Sent from a telecommunication device with a touch screen keyboard.


----------



## hobiesmith (Mar 1, 2008)

very nice find!!!!


----------



## redwarrior (Apr 12, 2007)

I ended up with a 14" Miele TT650 aluminum frame from eBay. We did most of the build together & got a good ride in yesterday morning. Then I tried swapping in new brake pads on the Avid Elixir CRs... I ended up winding the pad adjust out too far & removing the lever from the hose assembly. That was dumb. Best to bleed them anyway, right?! Should be up & running again tomorrow evening.


----------



## mevnet (Oct 4, 2013)

Bike Discount in Germany has 14" Cube Acid 27.5 frames for 112$ and they charge 20$ shipping. Just ordered one, hope to get here intact
Also CRC has clearance Shimano wheelset MT15 for 110$ or so with discount for clearance items as well. Straight steerer needed, looking for a fork now


----------



## othello (Apr 10, 2012)

mevnet said:


> Bike Discount in Germany has 14" Cube Acid 27.5 frames for 112$ and they charge 20$ shipping. Just ordered one, hope to get here intact
> Also CRC has clearance Shimano wheelset MT15 for 110$ or so with discount for clearance items as well. Straight steerer needed, looking for a fork now


Interesting, but how will a 27.5" frame handle 26" wheels?


----------



## mevnet (Oct 4, 2013)

Work just fine. There are people using 24" wheels on 26" frames for the same reason, to lower the bike a bit. 
I found Shimano MT15 27.5 wheels on clearance for 156CAD delivered and Manitou Marvel Comp Air fork for 300 so about 600$ later I have all major components. Can't find anything comparable for that money...


----------



## Fargo1 (Oct 19, 2012)

What about this Trek: Kids? Dual Sport - Kids' Bikes collection - Trek Bicycle

Its not cheap at $550 msrp, and components aren't great, but it gives you a nice 13" frame with 26" wheels and a 7spd cassette. Swap on some better tires, add a shock if needed and maybe some better derailers and it should be a nice bike.

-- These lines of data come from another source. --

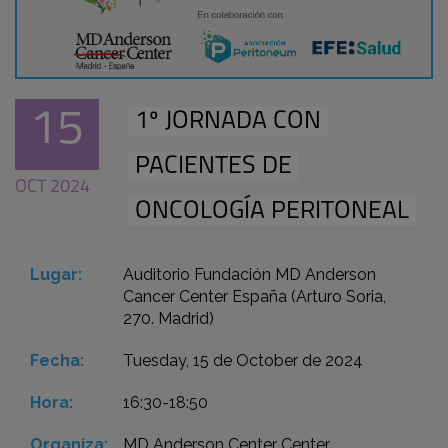
15
1º JORNADA CON
PACIENTES DE
OCT 2024
ONCOLOGÍA PERITONEAL
Lugar:
Auditorio Fundación MD Anderson
Cancer Center España (Arturo Soria,
270. Madrid)
Fecha:
Tuesday, 15 de October de 2024
Hora:
16:30-18:50
Organiza:
MD Anderson Center Center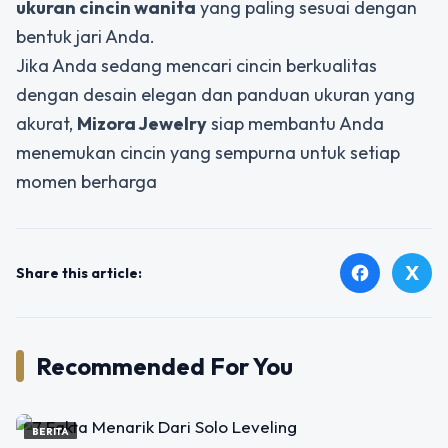
ukuran cincin wanita
yang paling sesuai dengan
bentuk jari Anda.
Jika Anda sedang mencari cincin berkualitas
dengan desain elegan dan panduan ukuran yang
akurat,
Mizora Jewelry
siap membantu Anda
menemukan cincin yang sempurna untuk setiap
momen berharga
X
facebook
Share this article:
Recommended For You
BERITA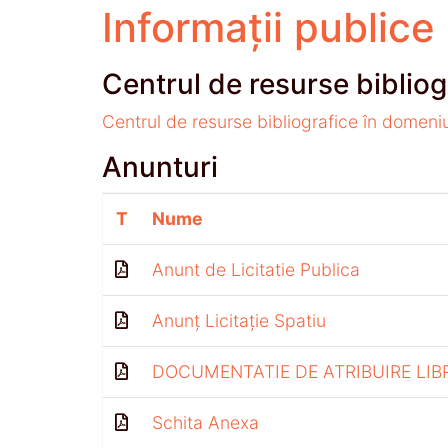
Informații publice
Centrul de resurse bibliog
Centrul de resurse bibliografice în domeni
Anunturi
T
Nume
Anunt de Licitatie Publica
Anunț Licitație Spatiu
DOCUMENTATIE DE ATRIBUIRE LIB
Schita Anexa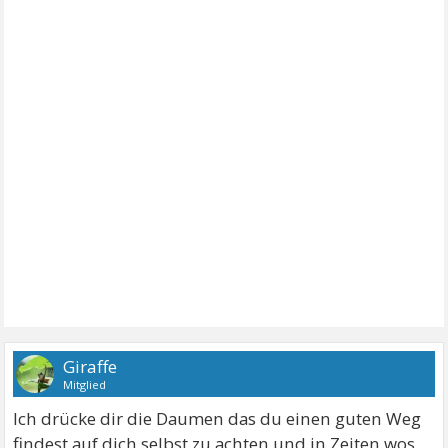
Giraffe
Mitglied
Ich drücke dir die Daumen das du einen guten Weg
findest auf dich selbst zu achten und in Zeiten wos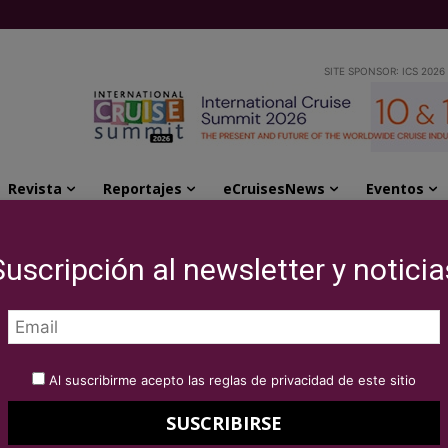
SITE SPONSOR: ICS 2026
Revista
Reportajes
eCruisesNews
Eventos
a en 2025 a un nuevo barco de cruceros...
Suscripción al newsletter y noticia
ienvenida en 2025 a
de cruceros que
Al suscribirme acepto las reglas de privacidad de este sitio
Sena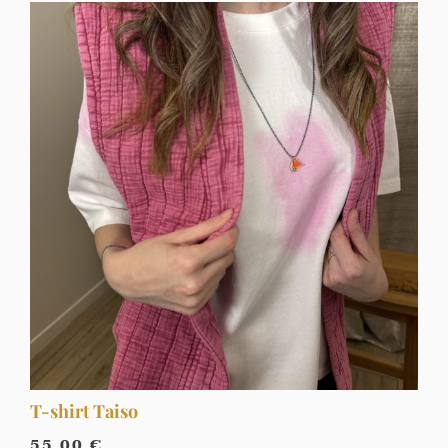
T-shirt Taiso
55,00
€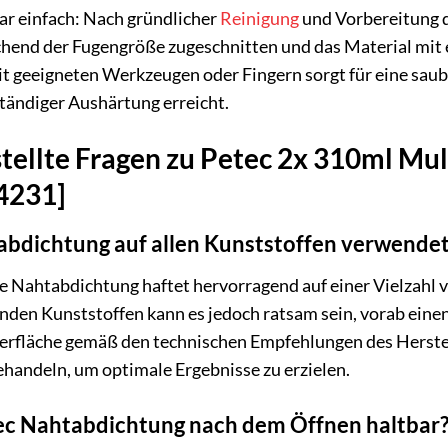
ar einfach: Nach gründlicher
Reinigung
und Vorbereitung d
echend der Fugengröße zugeschnitten und das Material mi
it geeigneten Werkzeugen oder Fingern sorgt für eine saub
ständiger Aushärtung erreicht.
tellte Fragen zu Petec 2x 310ml Mu
94231]
abdichtung auf allen Kunststoffen verwende
e Nahtabdichtung haftet hervorragend auf einer Vielzahl 
nden Kunststoffen kann es jedoch ratsam sein, vorab einen 
rfläche gemäß den technischen Empfehlungen des Herstelle
handeln, um optimale Ergebnisse zu erzielen.
tec Nahtabdichtung nach dem Öffnen haltbar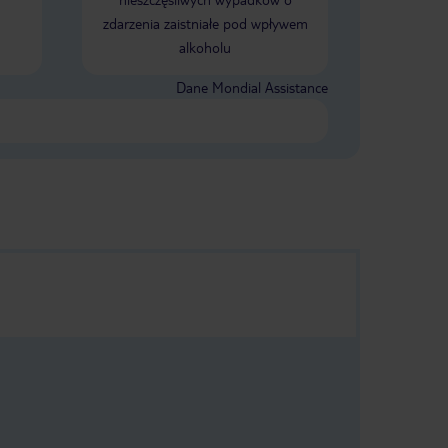
zdarzenia zaistniałe pod wpływem
alkoholu
Dane Mondial Assistance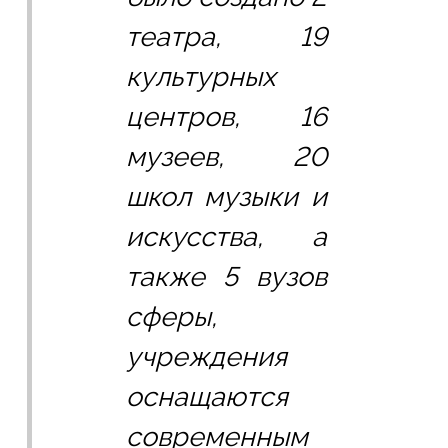
театра, 19 
культурных 
центров, 16 
музеев, 20 
школ музыки и 
искусства, а 
также 5 вузов 
сферы, 
учреждения 
оснащаются 
современным 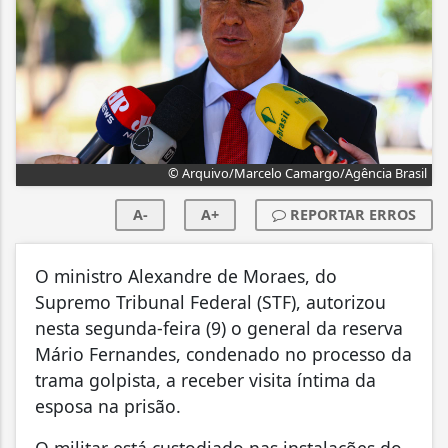
© Arquivo/Marcelo Camargo/Agência Brasil
A-
A+
REPORTAR ERROS
O ministro Alexandre de Moraes, do
Supremo Tribunal Federal (STF), autorizou
nesta segunda-feira (9) o general da reserva
Mário Fernandes, condenado no processo da
trama golpista, a receber visita íntima da
esposa na prisão.
O militar está custodiado nas instalações do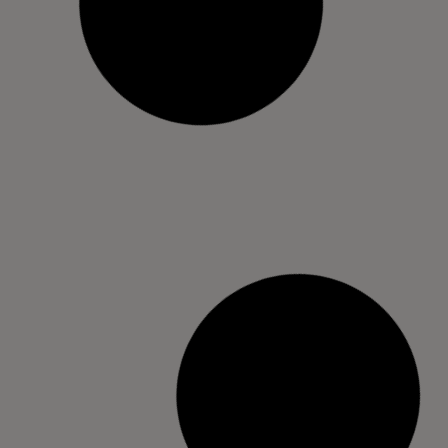
TOP 5 bérelhető irodai sporteszköz
2024 május 28.
Mini nyári csapatépítések, hogy ne
essen szét a brigád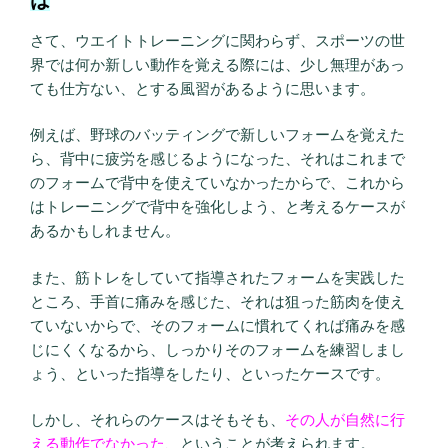
さて、ウエイトトレーニングに関わらず、スポーツの世
界では何か新しい動作を覚える際には、少し無理があっ
ても仕方ない、とする風習があるように思います。
例えば、野球のバッティングで新しいフォームを覚えた
ら、背中に疲労を感じるようになった、それはこれまで
のフォームで背中を使えていなかったからで、これから
はトレーニングで背中を強化しよう、と考えるケースが
あるかもしれません。
また、筋トレをしていて指導されたフォームを実践した
ところ、手首に痛みを感じた、それは狙った筋肉を使え
ていないからで、そのフォームに慣れてくれば痛みを感
じにくくなるから、しっかりそのフォームを練習しまし
ょう、といった指導をしたり、といったケースです。
しかし、それらのケースはそもそも、
その人が自然に行
える動作でなかった
、ということが考えられます。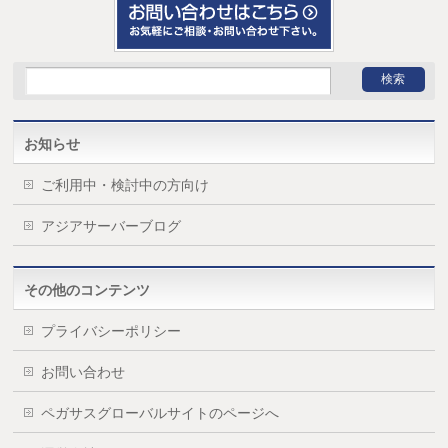
お知らせ
ご利用中・検討中の方向け
アジアサーバーブログ
その他のコンテンツ
プライバシーポリシー
お問い合わせ
ペガサスグローバルサイトのページへ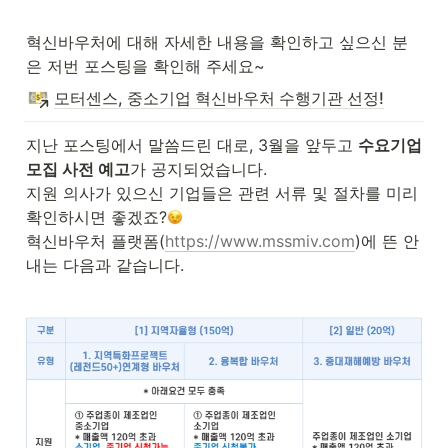
혁신바우처에 대해 자세한 내용을 확인하고 싶으신 분
은 저번 포스팅을 확인해 주세요~
모터센스, 중소기업 혁신바우처 수행기관 선정!
지난 포스팅에서 말씀드린 대로, 3월을 앞두고 
수요기업 
모집 사전 예고
가 공지되었습니다.

지원 의사가 있으신 기업들은 관련 서류 및 절차를 미리 
확인하시면 좋겠죠?
혁신바우처 플랫폼(
https://www.mssmiv.com
)에 뜬 안
내는 다음과 같습니다. 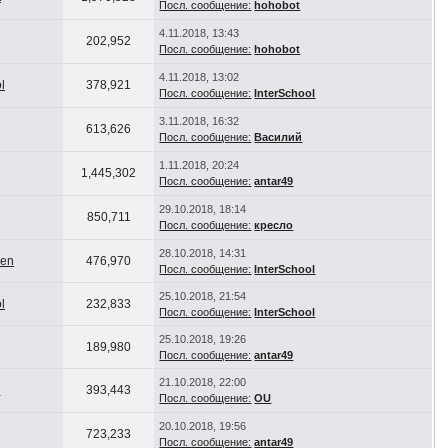
Посл. сообщение:
hohobot
4.11.2018, 13:43
202,952
Посл. сообщение:
hohobot
4.11.2018, 13:02
l
378,921
Посл. сообщение:
InterSchool
3.11.2018, 16:32
613,626
Посл. сообщение:
Василий
1.11.2018, 20:24
1,445,302
Посл. сообщение:
antar49
29.10.2018, 18:14
850,711
Посл. сообщение:
кресло
28.10.2018, 14:31
en
476,970
Посл. сообщение:
InterSchool
25.10.2018, 21:54
l
232,833
Посл. сообщение:
InterSchool
25.10.2018, 19:26
189,980
Посл. сообщение:
antar49
21.10.2018, 22:00
u
393,443
Посл. сообщение:
OU
20.10.2018, 19:56
723,233
Посл. сообщение:
antar49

EDIT: I haven't checked it out yet, but I'll bet this frame has 152mm cranks and the proper height BB for those cranks as well. Which might make it a better starting point than putting 152mm cranks on a bike designed for 170mm. Just an issue I had with my kids 24" bike. His 152mm cranks sit pretty high since the bike was speced with 165mm.


----------



## mevnet (Oct 4, 2013)

Really comes down to what you want: I looked at Trek and the kids bikes/ XS Marlin come with
7 speed - so entire drivetrain + wheels have to be replaced if you want anything better
Coil forks - not adjustable, heavy, and most probably way too stiff - I would replace it as well.
Hence my decision to build. Up here in Canada we have the option of buying Ghost Kato 5 XS but it is about 2 inches larger than the Cube 14" frame and for the same money I build exactly what I want.


----------



## fatchanceti (Jan 12, 2005)

These old Cuda's are great (if your kid can ride with a somewhat aggressive 90's long and low position)

Seat tube is 12" c-c, and about 13.3" C-t


----------



## jh_on_the_cape (Jan 12, 2004)

I just went through the same issue. I found a used Trek 4300 in XS on craigslist for $70. The bike is so heavy to start, which makes it fun to upgrade. I have changed out the rear wheel/tire/cassette to something I had laying around, and same with seat and post. That saved over a pound. I am waiting on a SID fork, then will put a mech disc on the front and a different used wheel from my parts bin. That should really improve performance and lighten it up. I also ordered some shorter cranks.

The big bummer on this frame is the super tall headtube. A flat stem and bar has the bars WAY above the seat so I need to sort that out. I want to get it rideable with the change in cranks (which will raise the saddle) and fork (which might raise or lower the front end) before I dial in the stem.

Just look for an XS trek or specialized used, then just swap stuff out.


----------



## fatchanceti (Jan 12, 2005)

It's not mine, but there is an AWESOME 12" framed Aluminum Barracuda for sale right now on the Classic MTB Trader Facebook Page. $250 for the whole shebang.

Manitou Fork, LX/XT build kit, etc.


----------